English soccer’s Premier League has seen a significant increase in engagement with its mobile app after introducing a suite of artificial intelligence (AI)-powered fan experiences ahead of the 2025/26 season.
Technology giants Adobe and Microsoft both became official partners of the Premier League over the summer, with the two companies using their relationships with the top-flight competition to showcase their AI capabilities by rolling out new features across the league’s digital platforms.
For example, Microsoft Copilot is powering a Premier League Companion tool, which has been trained on more than 30 seasons of stats, 300,000 articles and 9,000 videos to generate responses to prompts and questions asked by app and web users.
Meanwhile, the Adobe Express creativity suite and Adobe Firefly generative AI platform have been integrated into the Premier League website and app, allowing fans to create images and videos focusing on their favourite clubs, players and Fantasy Premier League teams, including custom kits and badges.
Speaking on-stage at the SportsPro AI conference in London, Alexandra Willis, the Premier League’s director of digital media and audience development, revealed that the new tools are already having an impact on engagement.
“Since the start of the season, our engagement has been around 20, 25 per cent up year on year,” Willis said. “So more people are engaging with the Premier League app than have historically done so, and outside Fantasy Premier League as well. Although consumption of fantasy is also 30 per cent up.”
Willis also pointed out that the Premier League app was the number one app in the UK on the opening weekend of the 2025/26 season, ahead of the likes of ChatGPT.

__Data listing__.

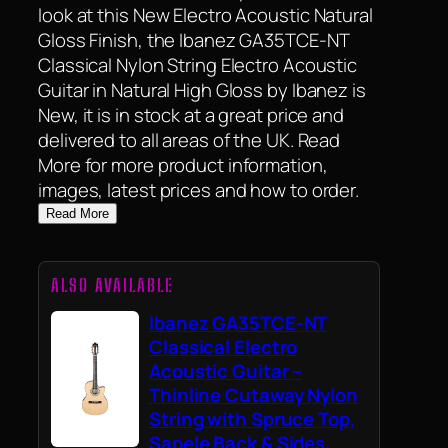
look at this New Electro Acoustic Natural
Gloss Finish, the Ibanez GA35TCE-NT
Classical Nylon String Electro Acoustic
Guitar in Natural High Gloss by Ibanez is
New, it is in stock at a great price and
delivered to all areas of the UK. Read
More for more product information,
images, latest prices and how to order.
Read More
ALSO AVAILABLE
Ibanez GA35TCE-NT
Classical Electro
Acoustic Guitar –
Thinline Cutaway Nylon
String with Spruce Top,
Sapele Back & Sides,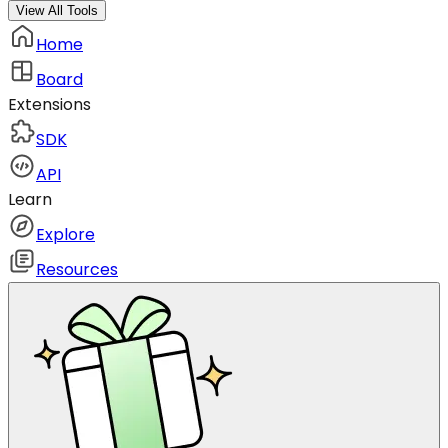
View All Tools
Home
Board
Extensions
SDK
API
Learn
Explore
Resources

==

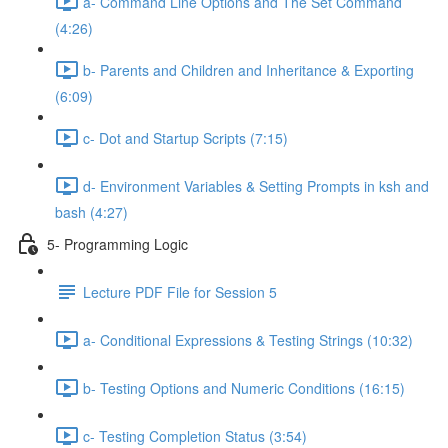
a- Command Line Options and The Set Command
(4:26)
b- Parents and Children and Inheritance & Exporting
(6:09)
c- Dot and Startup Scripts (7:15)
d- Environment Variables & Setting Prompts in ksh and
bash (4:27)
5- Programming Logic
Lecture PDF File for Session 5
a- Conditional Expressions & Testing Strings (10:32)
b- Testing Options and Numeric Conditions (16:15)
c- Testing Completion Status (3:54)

---

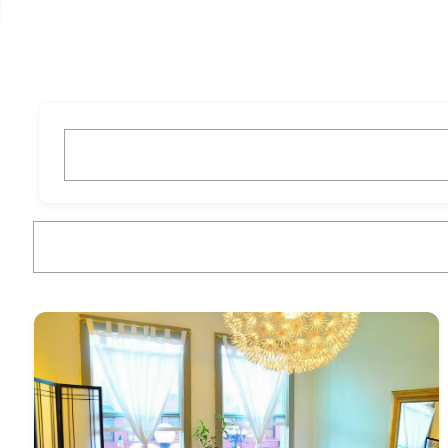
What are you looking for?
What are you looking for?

__Work instruction 1__.
From the Premier League app article above, copy the text between "Technology giants Adobe" and "kits and badges.", inclusive.
__Work instruction 2__.
Answer these questions using the Premier League app article above:
(a) How many articles was the Premier League Companion tool trained on?
(b) What is Alexandra Willis's role at the Premier League?
(c) By how much is consumption of Fantasy Premier League up?
__Work instruction 3__.
Rewrite the paragraph of the Premier League app article beginning "Meanwhile, the Adobe Express" as a short list of its main facts.

__Expected answer 1__.
Technology giants Adobe and Microsoft both became official partners of the Premier League over the summer, with the two companies using their relationships with the top-flight competition to showcase their AI capabilities by rolling out new features across the league’s digital platforms.
For example, Microsoft Copilot is powering a Premier League Companion tool, which has been trained on more than 30 seasons of stats, 300,000 articles and 9,000 videos to generate responses to prompts and questions asked by app and web users.
Meanwhile, the Adobe Express creativity suite and Adobe Firefly generative AI platform have been integrated into the Premier League website and app, allowing fans to create images and videos focusing on their favourite clubs, players and Fantasy Premier League teams, including custom kits and badges.

__Expected answer 2__.
(a) 300,000 articles.
(b) Director of digital media and audience development.
(c) 30 percent.

__Expected answer 3__.
- Adobe Express and Adobe Firefly have been integrated into the Premier League website and app.
- Fans can use them to create images and videos about their favorite clubs, players and Fantasy Premier League teams.
- This includes custom kits and badges.